* DIRECTION A *
Reproduce everything in the blizzard thread from "## Glenn Lawn" down to "they were good.", renaming "supermarket manager" to "store manager".
* DIRECTION B *
Please state how much snow grandview reports getting in the blizzard thread.

* SUPPLIED TEXT *
>>>

# few pixs from our blizzard



## grandview (Oct 9, 2005)

Wind chill was around 30 below for days.


----------



## grandview (Oct 9, 2005)

................


----------



## Banksy (Aug 31, 2005)

You guys got clobbered.


----------



## grandview (Oct 9, 2005)

About 18 inches for us.


----------



## Chineau (Aug 24, 2010)

Nice, it is show time.


----------



## TKLAWN (Jan 20, 2008)

Takes a true professional to handle that!


----------



## ALC-GregH (Nov 26, 2008)

TKLAWN;1718094 said:


> Takes a true professional to handle that!


I wouldn't go as far to say that. After all, it's only snow and were just moving it. 18in dump isn't that much really.


----------



## camp61 (Nov 20, 2011)

Every time I looked at a weather map and saw the lake effect I thought "yup Grandview is busy"!! Thumbs Up


----------



## White Gardens (Oct 29, 2008)

ALC-GregH;1718676 said:


> I wouldn't go as far to say that. After all, it's only snow and were just moving it. 18in dump isn't that much really.


It can be, if you get 30mph winds with it.

......


----------



## TKLAWN (Jan 20, 2008)

ALC-GregH;1718676 said:


> I wouldn't go as far to say that. After all, it's only snow and were just moving it. 18in dump isn't that much really.


You can have it. I hate big storms


----------



## MajorDave (Feb 4, 2011)

Nice shots man! I'm jealous!! Now if the Sabres could win a game!!!


----------



## ken643 (Mar 27, 2009)

Nice pics, thanks for sharing that must have been quite a storm.


----------



## ALC-GregH (Nov 26, 2008)

ken643;1718792 said:


> Nice pics, thanks for sharing *that must have been quite a storm.*


Yeah, his customers are feeling like they actually paid for something. LOL


----------



## grandview (Oct 9, 2005)

I sucks when you have to actually work for the money they send you.


----------



## Mr.Markus (Jan 7, 2010)

Shoveling and ice picking is getting to me this year, we only got about 12" but I got move it 3 times with the wind over the next couple of days.


----------



## WIPensFan (Jan 31, 2009)

grandview;1718074 said:


> About 18 inches for us.


18" is a lot of snow...thank god you never have to get out of the truck.


----------



## grandview (Oct 9, 2005)

WIPensFan;1719147 said:


> 18" is a lot of snow...thank god you never have to get out of the truck.


But I did,Every time I got out it cost me 125.00 in gas!


----------



## CityGuy (Dec 19, 2008)

Nice pics. That looks like it was fun and cold too.


----------



## Glenn Lawn Care (Sep 28, 2009)

Man, you guys got hammered. Looks like fun!


----------



## Ramairfreak98ss (Aug 17, 2005)

damn.. if that was NJ, site managers would be calling non stop for more salt LOL .. 30 below.. yeah we want to see blacktop, you stupid incompetant snow contractor company! 

Its nuts. Ran into the issues in the one storm where it fell to near zero for a day... one supermarket manager threw a fit even though we had the lot plowed non stop with a machine and a 10' box overnight, ended at just after 6am.. they couldn't understand why it was still snow/packed ice etc.. kept calling to get their lot scraped down prior to the eagles/saints game saturday night at 8pm... couldn't even move the skid steer around let alone a truck. Next morning went back again and scraped all down when it was 18 out, salted, plowed clear and they were good.


----------



## unhcp (Jan 20, 2010)

grandview;1719077 said:


> I sucks when you have to actually work for the money they send you.


Ha, we know that you aren't working, dont try to kid us:Thumbs Up


----------

<<<

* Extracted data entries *
>>>

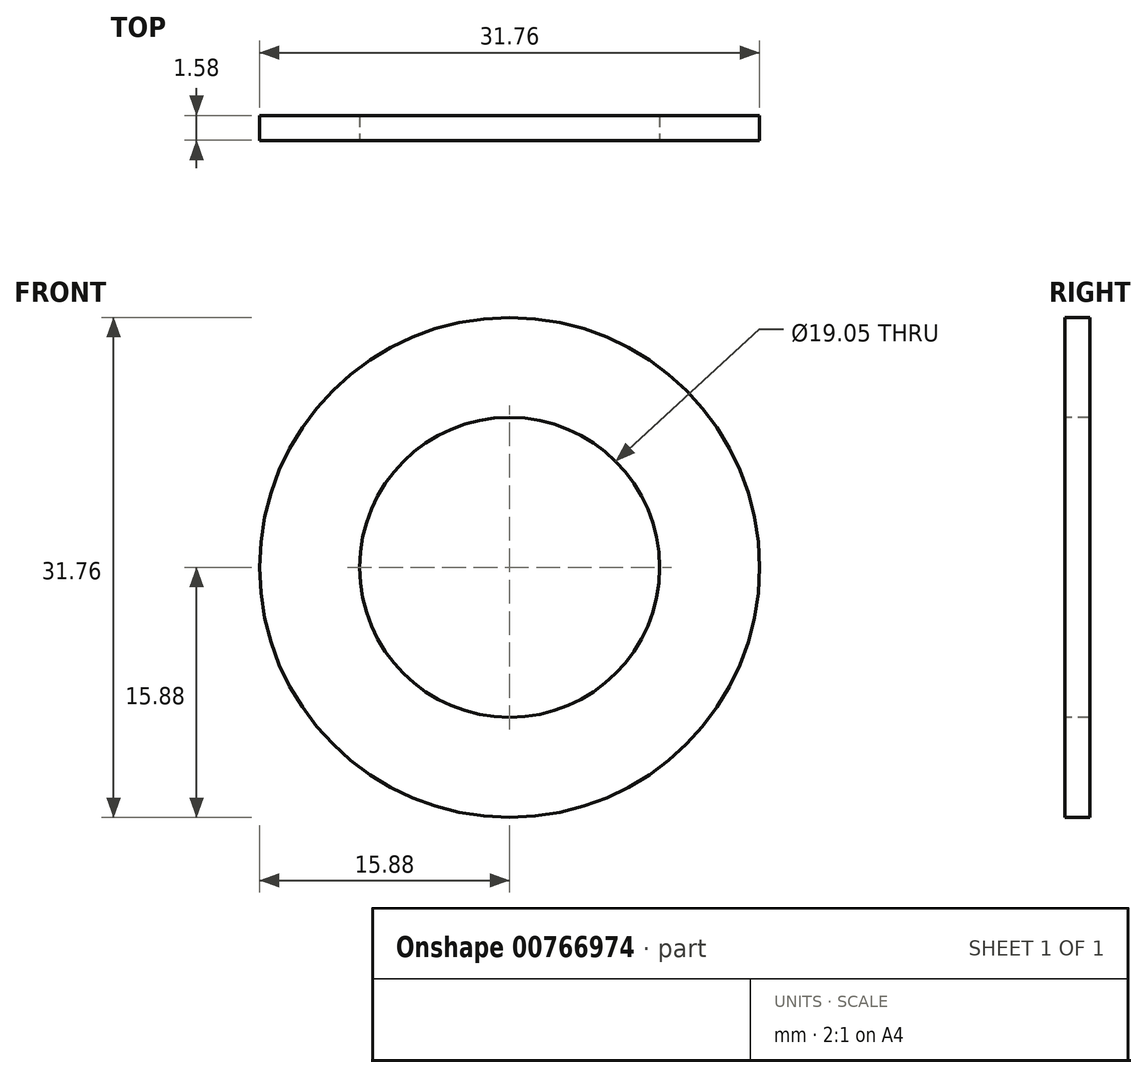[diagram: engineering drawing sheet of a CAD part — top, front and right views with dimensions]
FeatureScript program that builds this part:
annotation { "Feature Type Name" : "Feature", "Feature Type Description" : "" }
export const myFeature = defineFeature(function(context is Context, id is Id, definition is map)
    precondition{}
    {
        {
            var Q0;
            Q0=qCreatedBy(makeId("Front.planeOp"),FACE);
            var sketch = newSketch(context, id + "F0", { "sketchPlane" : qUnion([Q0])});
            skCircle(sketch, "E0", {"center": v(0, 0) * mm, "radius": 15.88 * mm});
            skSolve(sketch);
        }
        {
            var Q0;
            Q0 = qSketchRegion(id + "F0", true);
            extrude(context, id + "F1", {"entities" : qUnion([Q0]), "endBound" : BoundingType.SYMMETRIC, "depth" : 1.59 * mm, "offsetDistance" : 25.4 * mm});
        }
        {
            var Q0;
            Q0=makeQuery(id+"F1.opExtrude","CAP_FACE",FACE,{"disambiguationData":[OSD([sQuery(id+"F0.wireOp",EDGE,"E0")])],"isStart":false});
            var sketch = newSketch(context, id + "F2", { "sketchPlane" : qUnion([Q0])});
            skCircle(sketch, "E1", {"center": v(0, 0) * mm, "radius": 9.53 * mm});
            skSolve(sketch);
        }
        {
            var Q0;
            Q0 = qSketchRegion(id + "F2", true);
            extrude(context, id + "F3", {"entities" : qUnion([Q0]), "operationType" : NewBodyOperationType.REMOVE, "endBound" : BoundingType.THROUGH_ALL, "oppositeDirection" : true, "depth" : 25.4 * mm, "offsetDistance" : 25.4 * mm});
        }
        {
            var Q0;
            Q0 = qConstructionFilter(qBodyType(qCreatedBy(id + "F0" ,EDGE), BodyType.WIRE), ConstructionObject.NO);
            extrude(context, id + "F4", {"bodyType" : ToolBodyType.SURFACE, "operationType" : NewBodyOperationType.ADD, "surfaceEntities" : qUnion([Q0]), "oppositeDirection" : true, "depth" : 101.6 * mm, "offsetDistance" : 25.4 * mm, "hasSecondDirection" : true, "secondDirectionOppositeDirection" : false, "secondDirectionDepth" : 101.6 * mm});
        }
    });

<<<

* TASK OUTPUT A *
## Glenn Lawn Care (Sep 28, 2009)

Man, you guys got hammered. Looks like fun!


----------



## Ramairfreak98ss (Aug 17, 2005)

damn.. if that was NJ, site managers would be calling non stop for more salt LOL .. 30 below.. yeah we want to see blacktop, you stupid incompetant snow contractor company! 

Its nuts. Ran into the issues in the one storm where it fell to near zero for a day... one store manager threw a fit even though we had the lot plowed non stop with a machine and a 10' box overnight, ended at just after 6am.. they couldn't understand why it was still snow/packed ice etc.. kept calling to get their lot scraped down prior to the eagles/saints game saturday night at 8pm... couldn't even move the skid steer around let alone a truck. Next morning went back again and scraped all down when it was 18 out, salted, plowed clear and they were good.

* TASK OUTPUT B *
About 18 inches.